Secara lebih spesifik, Cotton (1993) menguraikan program pengembangan konsep diri anak dilakukan pada basis yang berbeda, dari mulai kelas, sekolah sampai wilayah.  Cotton menyatakan bahwa pembentukan konsep diri di dalam kelas dilakukan dengan memberikan tugas berbasis kelompok dan berorientasi kepada pengembangan kemampuan afektif siswa, serta penggunaan umpan balik terhadap kemajuan pembelajaran siswa, dan mengupayakan partisipasi aktif dan komunikasi yang terbuka antara guru – murid – walimurid.  Ke semua hal tersebut dilakukan melalui berbagai kegiatan kelas seperti rotasi teman sebangku, pembuatan papan apresiasi siswa terhadap siswa yang lain sekaligus pengisian papan pernyataan penyesalan atas kesalahan yang diperbuat siswa terhadap siswa yang lain, pendampingan siswa korban narkoba, pengajaran ketrampilan hidup, penunjukan relawan sebaya sebagai tutor dalam belajar,  serta penguatan kemampuan matematika dan bahasa siswa.  Program yang dilakukan secara kontinyu tersebut, menghasilkan perubahan positif dalam diri siswa seperti penurunan angka drop out, peningkatan kehadiran siswa, penurunan kegagalan siswa dalam mata pelajaran, dan meningkatnya rasa kepedulian siswa terhadap lainnya.









BAB III
PENUTUP

A.  Kesimpulan
Konsep diri adalah cara pandang secara menyeluruh tentang dirinya, yang meliputi kemampuan yang dimiliki, perasaan yang dialami, kondisi fisik dirinya maupun lingkungan terdekatnya. Dimensi konsep diri adalah tentang bagaimana harapan terhadap diri anda?, pengetahuan anda?, dan penilaian anda terhadap diri sendiri?.
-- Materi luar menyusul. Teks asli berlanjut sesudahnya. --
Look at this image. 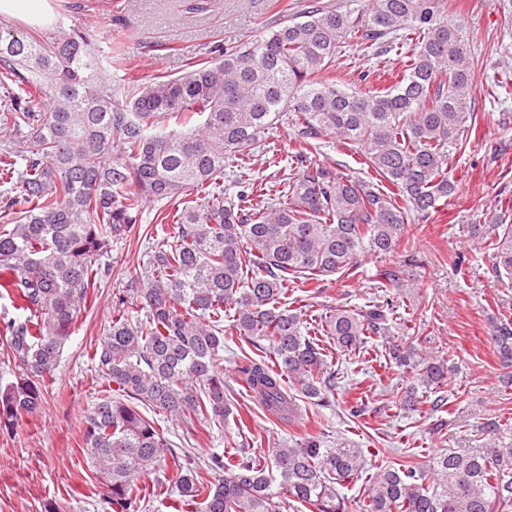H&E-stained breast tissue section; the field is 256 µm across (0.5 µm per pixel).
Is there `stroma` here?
I'll return each instance as SVG.
<instances>
[{
	"instance_id": "35a3bbf8",
	"label": "stroma",
	"mask_w": 512,
	"mask_h": 512,
	"mask_svg": "<svg viewBox=\"0 0 512 512\" xmlns=\"http://www.w3.org/2000/svg\"><path fill=\"white\" fill-rule=\"evenodd\" d=\"M201 10H193V2ZM467 30L473 32L472 53L480 63L478 82L495 72L512 75V6L499 0H443ZM309 0H53L65 28L90 30L110 45L120 64L106 69L112 82L134 77L146 83L158 75L177 77L191 62L214 57L216 47L229 48L259 39L284 16L304 10ZM342 88H354L361 74L373 86L390 84L400 60L374 55L349 43L337 60ZM477 127L470 130L462 149L450 150L448 174L462 183L465 194L439 202L429 221L409 225L408 236L418 239L414 255L398 251L392 259L365 256L357 267L327 281L323 290L298 285L289 301L308 318L330 309L363 307L387 297L393 300L395 335L414 337L422 351L437 350L448 359L450 372L441 395L447 403L431 411L429 403L417 410L401 407L407 383L402 371L385 357V343L375 339L356 356L331 351L330 361L343 378L336 392L339 409H309L305 420L283 423L270 418L243 387L234 391L233 413L223 426L164 424V434L179 448L207 458L218 452L266 457L269 449L291 446L317 436L325 447L342 443L368 452L363 472L339 485L350 507L366 495L377 466L413 460L430 461L442 451L479 448L488 440V420L512 427V386L491 339V326L512 321V280L498 276L492 252L468 234L472 224L512 220V93L499 87L477 95ZM271 152L256 153L254 178L276 173L297 175L302 168L291 160L294 132L286 125L270 130ZM314 160L351 177L367 178L361 155L341 145L336 136L319 139ZM158 203L146 204L135 233L114 243L104 261L109 275L95 300L83 310L67 342L60 364L46 383L40 411L24 418L12 432L0 430V512H45L49 503L62 512H110L105 488L89 468L87 448L80 433L82 416L100 397L105 383L90 360L92 348L112 319V297L127 287L139 271L147 241H160L169 231L159 223ZM466 257L455 267L456 253ZM403 267L400 288L383 289L378 273L388 263ZM364 399L362 416L350 417L345 407Z\"/></svg>"
}]
</instances>
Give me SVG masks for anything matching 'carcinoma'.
<instances>
[{"label":"carcinoma","instance_id":"carcinoma-1","mask_svg":"<svg viewBox=\"0 0 512 512\" xmlns=\"http://www.w3.org/2000/svg\"><path fill=\"white\" fill-rule=\"evenodd\" d=\"M407 34L415 42L394 85H337L344 44L384 53ZM471 41L443 0H366L356 15L315 2L181 76L115 86L101 74L112 51L89 32L59 23L34 39L0 22V89L9 98L0 121L16 135L28 130L0 150L11 211L0 226V297H16L26 313L0 331L17 371L0 387V429L41 406L46 377L106 275L101 260L112 242L130 236L146 202L170 204L171 231L147 242L141 275L113 298L91 354L108 391L81 431L111 512H141L138 482L179 457L176 512H281L282 490L310 512H349L336 484L364 469L358 448L308 438L271 449L262 464L246 454L202 460L176 451L141 409L170 422H224L233 414L226 334L250 350L237 372L268 414L301 415L299 398L336 406L339 372L323 340L282 299L299 281L317 285L365 255L395 252L408 225L458 194L448 152L474 118ZM280 124L295 132L304 172L258 184L252 157ZM328 133L359 150L376 180L307 160ZM468 231L492 250L496 273L512 276V225ZM402 273L385 267L383 287H398ZM392 314L389 298L331 309L324 336L348 355L382 338L389 361L412 374L402 404L413 407L448 381V359L392 339ZM491 337L501 366L512 368V322L494 323ZM488 431L485 447L441 452L429 472L418 463L377 467L367 512H509L512 429L491 422Z\"/></svg>","mask_w":512,"mask_h":512}]
</instances>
Apabila seseorang dapat mengkonsep dirinya dengan baik, maka ia akan melakukan segala hal yang bermanfaat bagi dirinya dalam rangka mengembangkan segala potensi dalam dirinya. Apabila seseorang tak dapat mengkonsep dirinya dengan baik, maka secara psikologi, jiwanya akan terganggu dan tidak dapat mempergunakan kemampuan dalam dirinya dengan baik.
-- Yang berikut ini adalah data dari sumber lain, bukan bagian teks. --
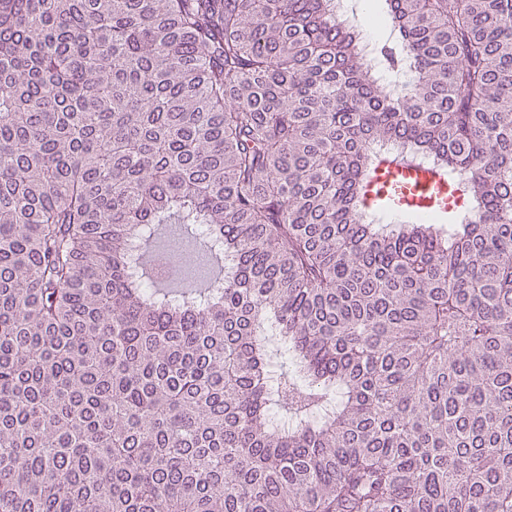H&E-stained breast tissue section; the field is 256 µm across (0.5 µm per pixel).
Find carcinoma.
Masks as SVG:
<instances>
[{"label": "carcinoma", "mask_w": 512, "mask_h": 512, "mask_svg": "<svg viewBox=\"0 0 512 512\" xmlns=\"http://www.w3.org/2000/svg\"><path fill=\"white\" fill-rule=\"evenodd\" d=\"M381 2L0 0V512H512V0ZM370 198L380 192L381 199L407 205L417 210L432 208L448 201V177L431 166L397 165L381 162L372 178Z\"/></svg>", "instance_id": "carcinoma-1"}]
</instances>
Seorang remaja yang masih cenderung labil harus mendapatkan kebahagiaan yang cukup serta berhak mendapatkan kebutuhan yang ia perlukan agar ia dapat merasakan kebahagiaan, karena kebahagiaan merupakan sarana utama agar seseorang dapat mengkonsep dirinya sendiri dengan baik, dan selanjutnya dapat mengembangkan potensinya dalam dirinya yang dimulai dari usia remaja.
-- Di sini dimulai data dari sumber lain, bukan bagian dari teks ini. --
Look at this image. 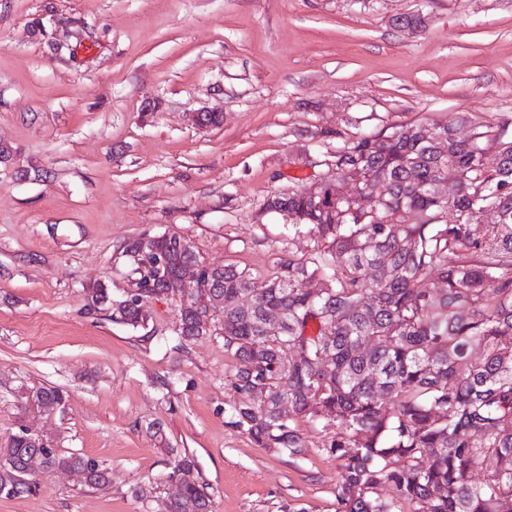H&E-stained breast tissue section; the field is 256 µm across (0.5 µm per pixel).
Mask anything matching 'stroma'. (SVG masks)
<instances>
[{
  "label": "stroma",
  "mask_w": 512,
  "mask_h": 512,
  "mask_svg": "<svg viewBox=\"0 0 512 512\" xmlns=\"http://www.w3.org/2000/svg\"><path fill=\"white\" fill-rule=\"evenodd\" d=\"M413 12L423 31L395 25ZM476 118H512V0H0V465L23 427L111 471L0 512H159L184 454L214 512H334L324 433L292 457L225 424L223 337L179 346L170 301L134 329L89 290L164 232L267 277L313 245L264 205L330 176L323 129ZM42 386L64 405L23 410Z\"/></svg>",
  "instance_id": "35a3bbf8"
}]
</instances>
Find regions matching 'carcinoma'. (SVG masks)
<instances>
[{
	"label": "carcinoma",
	"instance_id": "cac0c4a2",
	"mask_svg": "<svg viewBox=\"0 0 512 512\" xmlns=\"http://www.w3.org/2000/svg\"><path fill=\"white\" fill-rule=\"evenodd\" d=\"M325 134L336 136V180L384 188L376 214L328 189L269 197L266 210L288 211V235L307 233L313 246L266 278L207 265L176 233L148 248L165 258L158 278L132 239L122 257L141 290L100 283L89 309L105 306L137 329L152 301L170 299L185 346L207 334L222 299L224 353L234 361L225 424L295 457L307 448L302 426L330 432L322 448L341 469L335 512H512L509 123L472 121L465 137L448 123ZM441 180L446 201L433 190ZM185 264L198 269L193 288L179 278ZM25 399L53 407L64 394L41 387ZM193 469L186 456L172 463L167 479L181 490L162 512H212L206 487L184 479ZM57 471L79 472L96 489L111 481L95 459L21 431L0 468V495L27 494Z\"/></svg>",
	"mask_w": 512,
	"mask_h": 512
}]
</instances>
Germer dan Yager, menyimpulkan bahwa dengan konsep diri positif akan meminimalisasi munculnya kesulitan belajar dalam diri siswa.  Berkurangnya kesulitan belajar inilah yang pada akhirnya memungkinkan siswa untuk mendapatkan penguasaan akademik yang lebih baik.
B.  Saran
Sebagai seorang pendidik, kita harus berusaha membantu anak didik kita dalam memahami bahan pokok isi ajaran materi yang akan disampaikan. Kita juga dituntut untuk menjadi orang tua kedua yang dapat membimbing siswa mencapai kompetensi yang optimal agar mereka mampu mengkonsep dirinya dengan baik dan menjadi individu yang benar-benar berkualitas.



DAFTAR PUSTAKA

1.    Hurlock, Elizabeth. 1980. Psikologi Perkembangan.Jakarta : Erlangga.